Chris Whitty mentioned Belgium as a country that managed to get a grip on the rise in new cases. I personally think we should be as strict as they were - their social groups were fixed, ie a group was restricted to a certain number and none of those members could socialise with anyone else. Much more restricting than what we will have in place from Monday.

I suspect that my sister will no follow the new rules for my nieces 18th birthday as she is planning to have an open house type gathering, with just a few people popping round at a time throughout the afternoon and evening. But as they are a household of four and most of the invited guests are in households of more than two, it is not allowed. It wasn't before either but no risk of a fine then in reality. Will I be strong enough to stick to my moral high ground and refuse to go - not sure!

Tallulah2 Thu 10-Sept-20 14:29:39

MaizieD

DiscoDancer1975

Technically it is Callistemon.

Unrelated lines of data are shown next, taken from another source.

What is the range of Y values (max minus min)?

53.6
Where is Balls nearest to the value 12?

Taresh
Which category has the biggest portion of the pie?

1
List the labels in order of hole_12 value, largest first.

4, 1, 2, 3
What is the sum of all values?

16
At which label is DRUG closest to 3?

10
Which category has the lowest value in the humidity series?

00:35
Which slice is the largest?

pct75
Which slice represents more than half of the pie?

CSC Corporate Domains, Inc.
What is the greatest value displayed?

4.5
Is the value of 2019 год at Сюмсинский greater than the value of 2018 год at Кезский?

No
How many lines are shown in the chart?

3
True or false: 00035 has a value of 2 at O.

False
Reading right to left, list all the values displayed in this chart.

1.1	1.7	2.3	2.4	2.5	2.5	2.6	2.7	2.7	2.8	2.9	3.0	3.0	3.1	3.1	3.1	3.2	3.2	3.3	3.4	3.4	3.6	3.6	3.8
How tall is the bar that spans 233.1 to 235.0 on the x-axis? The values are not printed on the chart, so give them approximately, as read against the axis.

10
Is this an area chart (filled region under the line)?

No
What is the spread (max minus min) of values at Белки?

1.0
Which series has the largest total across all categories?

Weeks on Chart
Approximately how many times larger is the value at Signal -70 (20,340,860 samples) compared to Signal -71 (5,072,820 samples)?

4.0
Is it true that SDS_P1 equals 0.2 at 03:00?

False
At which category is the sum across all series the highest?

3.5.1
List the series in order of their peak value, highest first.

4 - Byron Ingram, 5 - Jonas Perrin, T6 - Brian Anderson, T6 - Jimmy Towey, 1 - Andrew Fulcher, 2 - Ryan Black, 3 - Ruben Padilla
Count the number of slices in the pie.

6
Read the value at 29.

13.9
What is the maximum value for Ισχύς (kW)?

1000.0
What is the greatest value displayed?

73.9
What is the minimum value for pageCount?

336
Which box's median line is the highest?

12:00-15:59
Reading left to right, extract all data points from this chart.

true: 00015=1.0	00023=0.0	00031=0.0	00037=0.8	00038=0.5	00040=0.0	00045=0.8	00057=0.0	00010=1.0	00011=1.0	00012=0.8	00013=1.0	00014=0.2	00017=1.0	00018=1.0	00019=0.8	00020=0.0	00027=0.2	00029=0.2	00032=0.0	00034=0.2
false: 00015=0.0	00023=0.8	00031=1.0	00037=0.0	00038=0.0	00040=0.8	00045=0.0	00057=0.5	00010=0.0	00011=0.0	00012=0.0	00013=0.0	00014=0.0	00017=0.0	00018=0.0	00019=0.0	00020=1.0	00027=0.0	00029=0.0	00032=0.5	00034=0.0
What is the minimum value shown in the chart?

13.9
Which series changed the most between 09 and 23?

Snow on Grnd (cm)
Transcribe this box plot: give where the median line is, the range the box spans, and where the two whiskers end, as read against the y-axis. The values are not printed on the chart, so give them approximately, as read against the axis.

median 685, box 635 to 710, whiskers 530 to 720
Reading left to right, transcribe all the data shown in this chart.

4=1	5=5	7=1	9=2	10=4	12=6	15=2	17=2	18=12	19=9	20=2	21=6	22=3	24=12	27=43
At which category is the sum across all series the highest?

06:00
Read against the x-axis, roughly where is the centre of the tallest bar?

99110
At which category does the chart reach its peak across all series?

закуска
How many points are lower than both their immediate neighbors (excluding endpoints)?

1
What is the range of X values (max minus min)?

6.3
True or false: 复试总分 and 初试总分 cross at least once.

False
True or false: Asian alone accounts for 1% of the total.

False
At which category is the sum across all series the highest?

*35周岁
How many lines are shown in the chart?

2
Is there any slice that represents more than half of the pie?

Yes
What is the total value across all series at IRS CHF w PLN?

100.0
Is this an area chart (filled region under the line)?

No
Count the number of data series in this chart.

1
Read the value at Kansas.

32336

Could I call on your services if needed, if I have to argue it out in court!!?. Thank you anyway?.

I think that if you break the rules in a specific and limited way you'll be fine.

Or if you can invoke the Dom defence....

Oh MaizieD that was a LOL moment ????

Callistemon Thu 10-Sept-20 14:32:26

I must swot up on the Dom Defence as it left me in a state of confusion.

Paddi1948 Thu 10-Sept-20 15:20:15

Just wish I had more than 10 people. In total we are 8 inc 2 grandchildren. So will everyone I meet stop wingeing that they can't meet up for big party celebrations makes me feel very, very lonely

Cabbie21 Thu 10-Sept-20 16:01:38

The Rule of Six won’t make any real difference to us.
We have not been inside anyone’s house for 6 months, nor has anyone been inside ours, and that won’t change.
DH has not seen any of his family this year as they live a long way and he has no plans to travel. ( Nor has he seen his osteopath, so is in a lot of pain. ) His daughter lives alone, so it would be illegal, but too risky. I have seen some of mine in their garden , or on our drive, but now that the teenagers are back at school we are definitely keeping our distance.

My sister in a care home has not had any visitors for 6 months.

We are not prepared to take risks, as DH is vulnerable and we are both over 70.

Six is easy to grasp. Boris’s slogan is easy enough for him to remember.
Yes, it would be better if young children did not count, and if all four countries of the UK had the same rules, but heigh ho, we need to do all we can to stop the virus spreading.

Cabbie21 Thu 10-Sept-20 16:02:25

Legal, not illegal, to see his daughter. Sorry.